The Regulatory Treatment of ISAs Just Got a Lot Clearer
November 17, 2022
At a Glance
A federal agency established that income share agreements are a unique and valid form of education finance.
A little more than a year ago, the Consumer Financial Protection Bureau (CFPB) announced that it had signed a consent order with nonprofit income share agreement (ISA) provider Better Future Forward (BFF). This marked the first time that a federal regulator had publicly stated its belief that ISAs are subject to the Truth in Lending Act (TILA), a key federal law that helps borrowers understand the full cost of financial products and helps protect them from predatory lenders.
But at the time of that announcement, the CFPB provided no guidance on how ISA providers should comply with the law. ISAs, after all, are different from traditionally structured loans where the borrower must repay the borrowed amount (principal) in full, as well as interest applied to that principal. In contrast, an ISA contract does not create an inherent obligation to repay any amount. The obligation is triggered only if the borrower earns a certain amount of income, with the monthly payment amount representing a fixed percentage of those earnings, and the contract expiring after a specified time period, no matter how much the borrower has repaid.
This fundamental difference makes it unclear how ISA providers should comply with TILA. For example, while traditional loans can easily disclose the loan’s cost in the form of a single annual percentage rate (APR), the income-contingent nature of ISAs means that there is a range of possible APRs. TILA’s regulations, however, require the disclosure of a single APR and do not consider multiple APRs, let alone a range.

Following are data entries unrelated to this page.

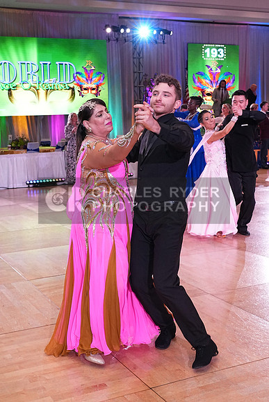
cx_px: 134
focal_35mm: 46
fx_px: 515
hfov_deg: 29.3
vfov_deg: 42.7
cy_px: 201
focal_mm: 31
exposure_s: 1/250
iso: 2500
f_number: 7.1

Luckily, the CFPB has been working with BFF over the last year to design a TILA compliance plan, and BFF has recently published the application, approval, and final disclosure documents resulting from that plan. This development is noteworthy for several reasons:
- Compliance requirements are clearer. While this compliance plan technically only applies to BFF, it offers the first concrete guidance on how the CFPB views ISAs in the context of TILA. Risk-averse ISA providers may therefore choose to voluntarily redesign their disclosures to reflect the approach in this compliance plan. ISA providers still face a complicated and uncertain regulatory treatment, but this compliance plan represents a major step toward greater regulatory clarity.
- ISAs are officially unique. The compliance plan reveals that while the CFPB believes that ISAs are legally considered loans and, therefore, under the CFPB’s jurisdiction, its position is that ISAs are a different kind of loan, one without interest. This is exactly the position for which JFF has been advocating: The CFPB should have jurisdiction over ISAs, ISAs should be subject to TILA, and how ISAs comply with TILA should take into account that ISAs are unique and not like other loans. The CFPB appears to agree with this position.
- Federal legislation is necessary. The BFF compliance plan reveals that the CFPB is constrained by existing federal laws designed for traditionally structured loans. This forced the CFPB to pound a square peg into a round hole, with the result that, for many fields in the required disclosure document, ISA providers are directed to write “N/A.” This may check the legal compliance box, but it is clearly not optimized to ensure that borrowers know what they’re signing up for. It is a triumph of formalism—adherence to existing rules—over what is best for borrowers. The compliance plan is the clearest evidence yet that we need federal legislation to direct and empower the CFPB to create clear and thoughtful regulations that are unique to ISAs.
This may check the legal compliance box, but it is clearly not optimized to ensure that borrowers know what they’re signing up for. It is a triumph of formalism—adherence to existing rules—over what is best for borrowers.
ISAs offer significant promise to improve accountability, access, affordability, and equity in the postsecondary education and training system, but lack of regulatory clarity has hindered the development of ISAs and left learners vulnerable. The CFPB’s compliance plan with BFF represents significant progress toward a clear and thoughtful regulatory framework, and the industry should continue proactively engaging with regulators at the federal and state levels. Ultimately, however, federal legislation is needed to ensure that regulatory guardrails are strong and clear, and that ISA providers are properly and responsibly serving learners.